Posted Jun 01, 2007 06:17 pm CDT
The former general counsel of Hollinger International, accused of helping direct noncompete payments to other companies owned by company executives, is claiming at trial that he was unfamiliar with securities law and relied on the advice of outside counsel.
That strategy could work in the short term for Mark Kipnis, charged with mail and wire fraud, but it could mean “career suicide,” according to an analysis by Corporate Counsel.
“He’s not going to find it easy to find employment elsewhere,” law professor John Coffee of Columbia University told the legal magazine. “You can’t come back from his position.”
Kipnis was a real estate attorney at the law firm law firm Holleb & Coff before he joined Holinger.
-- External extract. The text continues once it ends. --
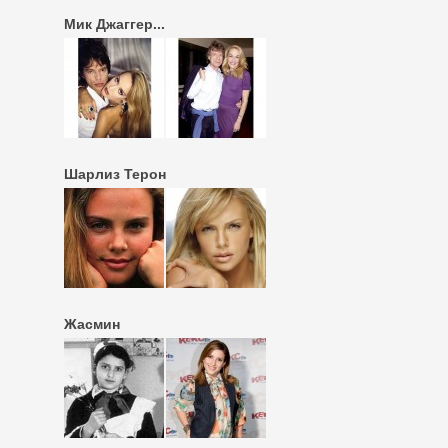
Мик Джаггер...
Шарлиз Терон
Жасмин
In opening arguments, his attorney, Ronald Safer, said Kipnis lacked experience and was assured he could rely on outside counsel to raise red flags when warranted. But lawyers at Torys in Toronto and Cravath, Swaine & Moore in New York made the wrong call, he said.
Ironically, Kipnis’ defense strategy is one often used by corporate executives accused of white-collar crime—they claim they were following legal advice.
Miami criminal defense lawyer Stephen Bronis told the Chicago Sun-Times that one reason prosecutors often indict company lawyers in corporate scandals is so executives cannot claim they acted on the advice of lawyers. Another reason is that the strategy overcomes attorney-client privilege.